Já a angiostrangilíase abdominal, que ocorre no país, porém sem registro de transmissão pelo caramujo africano, é causada pelo parasito Angiostrongylus costaricensis. Muitas vezes é assintomática e em alguns casos pode levar ao óbito, por perfuração intestinal e peritonite.

Além da espécie competir com as nativas, é muito voraz, come tudo o que vê pela frente, plantações, jardins, e há registros dela comendo jornais e revistas e até outros moluscos, configurando o canibalismo.

“Onde aparece um, normalmente existem muitos outros porque eles se reproduzem em larga escala. E como são grandes, assustam, chamam a atenção nas lavouras, em pátios, lixões. Devoram tudo por onde passam”, afirma Janine.

Ela adapta-se muito facilmente. Carrega consigo uma concha marrom escura com listras esbranquiçadas, no formato de um cone. Os indivíduos adultos podem pesar meio quilo e chegar a 20 cm de comprimento.

Os indivíduos são hermafroditas, podendo realizar até cinco posturas por ano, com 50 a 600 ovos por postura. Ativo no inverno, resistente ao frio e à seca, geralmente passa o dia escondido e sai para se alimentar e reproduzir à noite ou, durante e logo após as chuvas.

Os ovos, que podem chegar a centenas de uma só vez, são pouco maiores que uma semente de mamão, branco-amarelados, que serão enterrados ou depositados em uma superfície, como folha, ou sob uma pedra.

----

## Questões
**1.** Liste tudo o que, segundo o trecho sobre o caramujo africano, a espécie come ou já foi registrada comendo.
**2.** Responda com base no trecho sobre o caramujo africano:
(a) Qual parasito causa a angiostrongilíase abdominal?
(b) Quanto podem pesar os indivíduos adultos?
(c) Quantas posturas por ano um indivíduo pode realizar?

## Segmento de dados
----

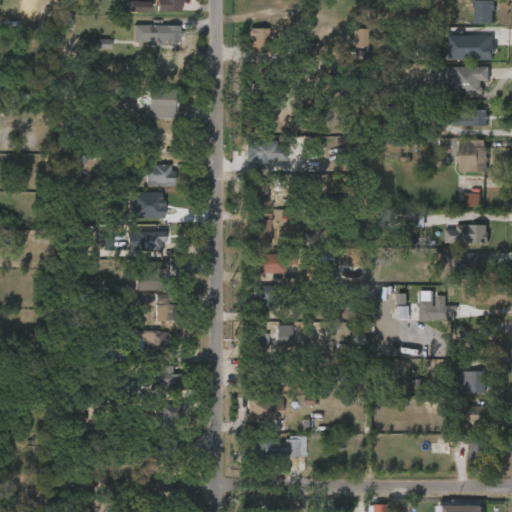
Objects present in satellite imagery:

----

## Respostas das questões
**1.** Plantações, jardins, jornais, revistas e outros moluscos.

**2.**
(a) Angiostrongylus costaricensis.
(b) Meio quilo.
(c) Até cinco.